Freiheit und Verbannung
Von Ralf Leonhard
Es war eine Nacht-und-Nebel-Aktion. Am 9. Februar um 5 Uhr Früh wurden über 220 politische Gefangene aus ihren Zellen in Nicaraguas Hauptstadt Managua und anderen Gefängnissen geholt. Mit Bussen transportierte man sie zum Militärflughafen und verfrachtete sie in eine Chartermaschine, die wenige Stunden später in Washington landete.
Noch bevor die Oppositionellen in den USA eintrafen, trat die von Machthaber Daniel Ortega gegängelte Nationalversammlung zusammen, entzog mit 89 von 91 Stimmen den Freigelassenen auf Lebenszeit die politischen Rechte und sprach ihnen die Staatsangehörigkeit ab. Die gesetzliche Grundlage in Gestalt einer Verfassungsänderung, die es erlaubt „Vaterlandsverrätern“ die Staatsbürgerschaft zu entziehen, wurde nachgereicht. „Parlament deportiert 222 Vaterlandsverräter“ titelte die Online-Nachrichtenwebsite des Regimes El 19 digital.

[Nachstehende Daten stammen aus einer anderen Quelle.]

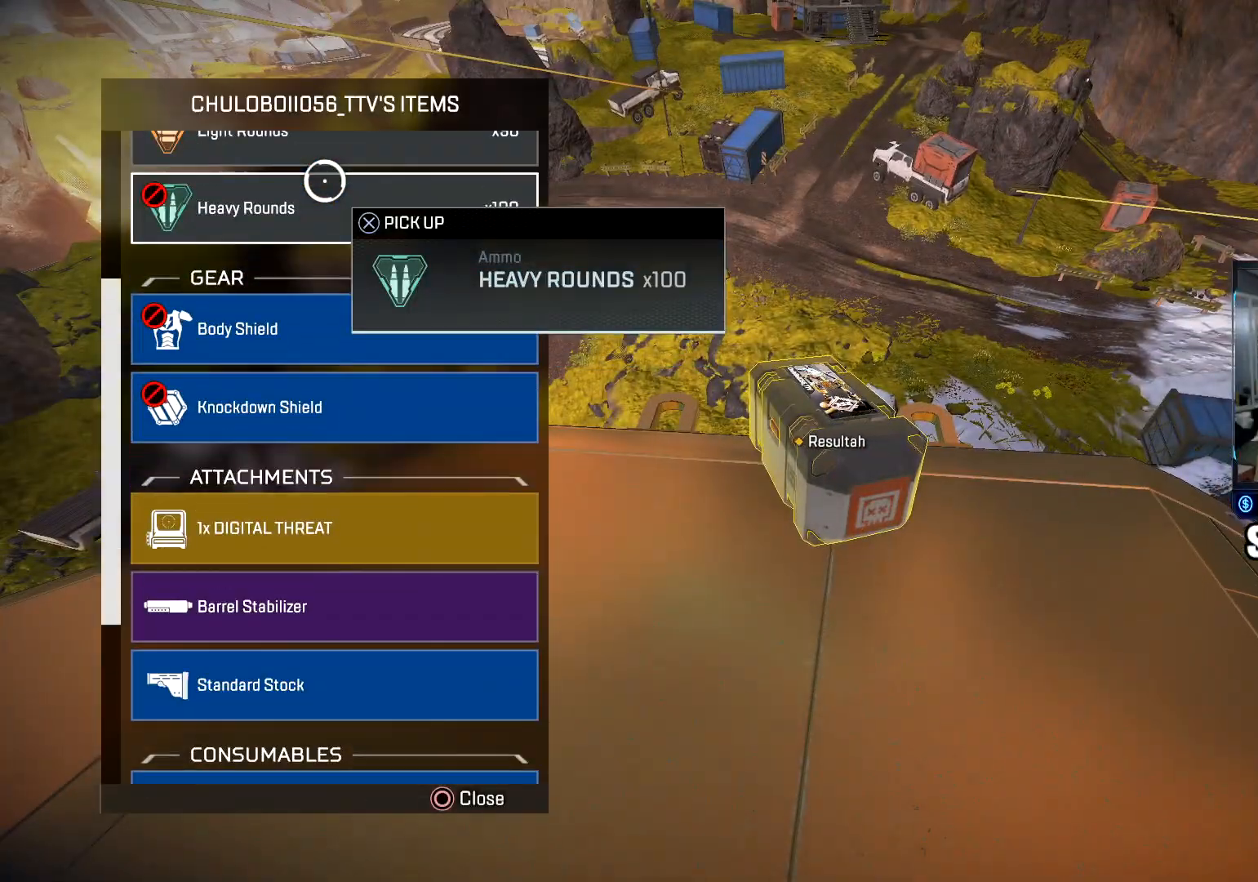
{"buttons": [], "left_stick": "down", "right_stick": "center", "events": [[134, "left_stick", "up"], [184, "left_stick", "center"], [217, "CROSS", "down"], [317, "left_stick", "down"], [334, "CROSS", "up"]]}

Unter den Befreiten finden sich ehemalige Weggefährten Daniel Ortegas aus dem Guerillakampf der 1970er Jahre und der Revolutionsdekade wie Dora María Téllez und Víctor Hugo Tinoco, Oppositionelle wie Suyén Barahona und Tamara Dávila von der linksliberalen Partei Unamos, Unternehmer, Geistliche, Universitätsprofessoren, Bauernführer, Presseleute und Vertreter des eher rechten politischen Spektrums. Auch die aussichtsreichste Präsidentschaftskandidatin Cristiana Chamorro wurde aus dem Hausarrest entlassen und abgeschoben. Bischof Rolando Álvarez, der seit August im Hausarrest interniert war lehnte den Deal Freiheit gegen Exil ab und weigerte sich, das Flugzeug zu besteigen. Seine für die folgende Woche angesetzte Verhandlung wurde darauf vorverlegt. Schon am 10. Februar verurteilte ihn ein Schnellgericht zu 26 Jahren und vier Monaten Haft. Das Privileg des Hausarrests ist damit hinfällig. Appelle des Papstes, das ungerechte Urteil zurückzunehmen, verhallten ungehört.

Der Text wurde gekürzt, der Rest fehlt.